Work required = Scan the records for the word "linecap". Return each line where it is found.

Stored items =
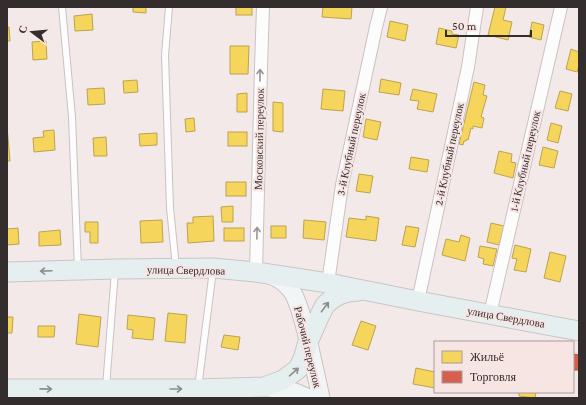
<svg xmlns="http://www.w3.org/2000/svg" width="586" height="405" font-family="'Crimson Pro',serif">
  <style>
    .homes { fill: #f6d55c; stroke: #bca34e }
    .shops { fill: #d6604d; stroke: #a55143 }
    .lines { fill: none; stroke-linecap: round; stroke-linejoin: round }
    .service-casing { stroke: #cac2c2; stroke-width: 8 }
    .minor-casing { stroke: #cac2c2; stroke-width: 14 }
    .secondary-casing { stroke: #cac2c2; stroke-width: 19 }
    .primary-casing { stroke: #cac5c5; stroke-width: 21 }
    .service { stroke: #fdfcfc; stroke-width: 6 }
    .minor { stroke: #fdfcfc; stroke-width: 12 }
    .secondary { stroke: #f1f5f6; stroke-width: 17 }
    .primary { stroke: #e5eff0; stroke-width: 19 }
    .oneway { stroke: #989494 }
    .oneway2 { stroke: #8c8e8e }
    .labels { text-anchor: middle; stroke-width: 4; stroke-linejoin: round; paint-order: stroke }
    .street-label { font-size: 11px; fill: #342d2d; stroke: #f7e5e4 }
  </style>
  <rect width="100%" height="100%" fill="#f3e9e8"/>
  <g class="homes">
    <polygon points="133,7 146,7 146,13 133,12"/>
    <rect x="236" y="7" width="16" height="8"/>
    <polygon points="323,7 352,7 351,19 322,17"/>
    <polygon points="495,7 506,7 503,20 512,22 508,40 488,35"/>
    <polygon points="92,14 93,30 75,31 74,16"/>
    <polygon points="390,21 408,25 405,41 387,37"/>
    <polygon points="532,22 544,25 541,40 529,37"/>
    <polygon points="7,27 9,27 10,41 7,41"/>
    <polygon points="439,28 452,31 452,34 459,35 456,48 436,44"/>
    <polygon points="46,41 47,59 33,60 32,42"/>
    <polygon points="230,46 249,46 248,74 230,74"/>
    <polygon points="571,49 579,52 579,65 577,72 566,69"/>
    <polygon points="381,79 401,83 399,95 379,92"/>
    <polygon points="137,80 138,92 124,93 123,81"/>
    <polygon points="474,82 485,85 483,95 487,96 481,117 484,118 482,128 473,126 473,129 471,128 468,140 467,139 466,141 464,141 463,145 459,144"/>
    <polygon points="104,88 105,104 88,105 87,89"/>
    <polygon points="323,89 345,91 343,111 321,109"/>
    <polygon points="413,89 437,94 433,112 417,109 419,101 410,100"/>
    <polygon points="560,91 572,94 568,111 555,108"/>
    <polygon points="247,93 247,112 237,112 237,94"/>
    <polygon points="273,102 283,103 283,132 273,131"/>
    <polygon points="194,118 195,131 186,132 185,119"/>
    <polygon points="366,119 381,122 377,140 363,137"/>
    <polygon points="551,123 562,126 558,143 547,140"/>
    <polygon points="7,126 10,161 7,161"/>
    <polygon points="54,130 55,150 34,152 33,138 44,137 43,131"/>
    <rect x="228" y="132" width="19" height="14"/>
    <polygon points="157,133 157,145 140,146 139,134"/>
    <polygon points="106,137 107,156 94,156 93,138"/>
    <polygon points="543,147 558,151 554,168 539,165"/>
    <polygon points="499,151 512,154 511,162 516,163 513,178 494,173"/>
    <polygon points="411,157 429,160 427,172 409,169"/>
    <polygon points="359,174 373,176 370,193 356,191"/>
    <rect x="226" y="182" width="20" height="14"/>
    <polygon points="233,206 233,222 222,222 221,207"/>
    <polygon points="213,216 214,241 188,243 187,223 193,223 193,217"/>
    <polygon points="366,216 379,218 376,241 346,237 349,218 366,220"/>
    <polygon points="162,220 163,242 141,243 140,221"/>
    <polygon points="304,220 326,222 324,240 303,238"/>
    <polygon points="85,222 98,222 98,243 90,243 90,232 85,232"/>
    <polygon points="491,223 504,226 499,245 487,242"/>
    <rect x="271" y="226" width="15" height="12"/>
    <polygon points="406,226 419,228 415,247 402,245"/>
    <polygon points="18,228 19,244 7,245 7,229"/>
    <rect x="224" y="228" width="20" height="13"/>
    <polygon points="60,230 61,245 39,246 39,232"/>
    <polygon points="461,235 470,238 465,261 442,255 446,239 459,242"/>
    <polygon points="515,245 531,249 526,272 514,270 517,259 512,258"/>
    <polygon points="480,246 497,249 493,266 483,264 484,259 478,257"/>
    <polygon points="550,252 566,256 560,282 544,278"/>
    <polygon points="168,313 187,315 185,343 165,341"/>
    <polygon points="79,314 101,317 98,347 76,344"/>
    <polygon points="128,315 155,318 153,340 132,338 133,330 127,329"/>
    <polygon points="7,317 13,317 12,333 7,333"/>
    <polygon points="361,321 376,326 368,350 352,345"/>
    <polygon points="38,326 55,326 54,337 38,337"/>
    <polygon points="224,335 240,337 238,350 221,347"/>
    <polygon points="416,368 435,372 435,388 413,384"/>
    <polygon points="519,392 536,392 535,398 519,396"/>
  </g>
  <polygon class="shops" points="573,354 579,355 579,370 573,370"/>
  <g class="lines">
    <g class="service-casing">
      <g id="service">
        <polyline points="62,7 72,117 78,269"/>
        <polyline points="169,7 165,55 170,208 176,267"/>
        <polyline points="106,387 115,271"/>
        <polyline points="198,388 213,270"/>
      </g>
    </g>
    <g class="minor-casing">
      <g id="minor">
        <polyline points="256,272 261,67 263,7"/>
        <polyline points="328,283 342,185 376,27 381,7"/>
        <polyline points="418,301 468,67 477,7"/>
        <polyline points="490,314 561,7"/>
      </g>
    </g>
    <g class="secondary-casing">
      <g id="secondary">
        <path d="M269 275C279 278 287 284 293 293 299 304 302 317 305 328 311 351 316 375 321 398"/>
        <polyline points="264,387 295,392 309,398"/>
      </g>
    </g>
    <g class="primary-casing">
      <g id="primary">
        <polyline points="7,272 116,269 213,268 256,272 328,283 418,301 579,331"/>
        <polyline points="7,389 198,389 264,387 283,380 298,369 303,359 308,342 320,315 325,305 332,299 341,294 349,292 358,291"/>
      </g>
    </g>
    <use href="#service" class="service"/>
    <use href="#minor" class="minor"/>
    <use href="#secondary" class="secondary"/>
    <use href="#primary" class="primary"/>
  </g>
  <defs><path id="oneway-shaft" d="M-6 0H5M1.5-3L5.5 0L1.5 3" fill="none" stroke-width="1.6" stroke-linecap="round" stroke-linejoin="round"/></defs>
  <g class="oneway">
    <use href="#oneway-shaft" transform="translate(260 75) rotate(-89)"/>
    <use href="#oneway-shaft" transform="translate(257 233) rotate(-89)"/>
  </g>
  <g class="oneway2">
    <use href="#oneway-shaft" transform="translate(46 271) rotate(178)"/>
    <use href="#oneway-shaft" transform="translate(325 307) rotate(-53)"/>
    <use href="#oneway-shaft" transform="translate(294 372) rotate(-41)"/>
    <use href="#oneway-shaft" transform="translate(46 389) rotate(1)"/>
    <use href="#oneway-shaft" transform="translate(176 389)"/>
  </g>
  <g class="labels">
    <g class="street-label">
      <text transform="translate(259 139) rotate(-89)" y="4">Московский переулок</text>
      <text transform="translate(351 144) rotate(-78)" y="4">3-й Клубный переулок</text>
      <text transform="translate(449 154) rotate(-78)" y="4">2-й Клубный переулок</text>
      <text transform="translate(525 161) rotate(-77)" y="4">1-й Клубный переулок</text>
      <text transform="translate(186 270) rotate(1)" y="4">улица Свердлова</text>
      <text transform="translate(506 317) rotate(10)" y="4">улица Свердлова</text>
      <text transform="translate(308 347) rotate(76)" y="4">Рабочий переулок</text>
    </g>
  </g>
  <rect width="586" height="405" fill="none" stroke="#342d2d" stroke-width="16"/>
  <rect x="434" y="341" width="140" height="52" fill="#f7e5e4" stroke="#a99b9b"/>
  <rect x="442" y="351" width="20" height="12" fill="#f6d55c" stroke="#a99b9b"/>
  <text x="470" y="361" font-size="12" fill="#342d2d">Жильё</text>
  <rect x="442" y="371" width="20" height="12" fill="#d6604d" stroke="#a99b9b"/>
  <text x="470" y="381" font-size="12" fill="#342d2d">Торговля</text>
  <g transform="translate(32 32) rotate(286)" stroke="#f7e5e4" stroke-width="3" paint-order="stroke">
  <path d="M0-3L7 15L0 10L-7 15Z" fill="#342d2d"/>
  <text y="-6" font-size="11" font-weight="bold" text-anchor="middle" fill="#342d2d">С</text>
  </g>
  <path d="M446 30v6h85v-6" fill="none" stroke="#342d2d" stroke-width="2"/>
  <text x="452" y="30" font-size="12" fill="#342d2d" stroke="#f7e5e4" stroke-width="3" paint-order="stroke">50 m</text>
</svg>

Solution for this task =
    .lines { fill: none; stroke-linecap: round; stroke-linejoin: round }
  <defs><path id="oneway-shaft" d="M-6 0H5M1.5-3L5.5 0L1.5 3" fill="none" stroke-width="1.6" stroke-linecap="round" stroke-linejoin="round"/></defs>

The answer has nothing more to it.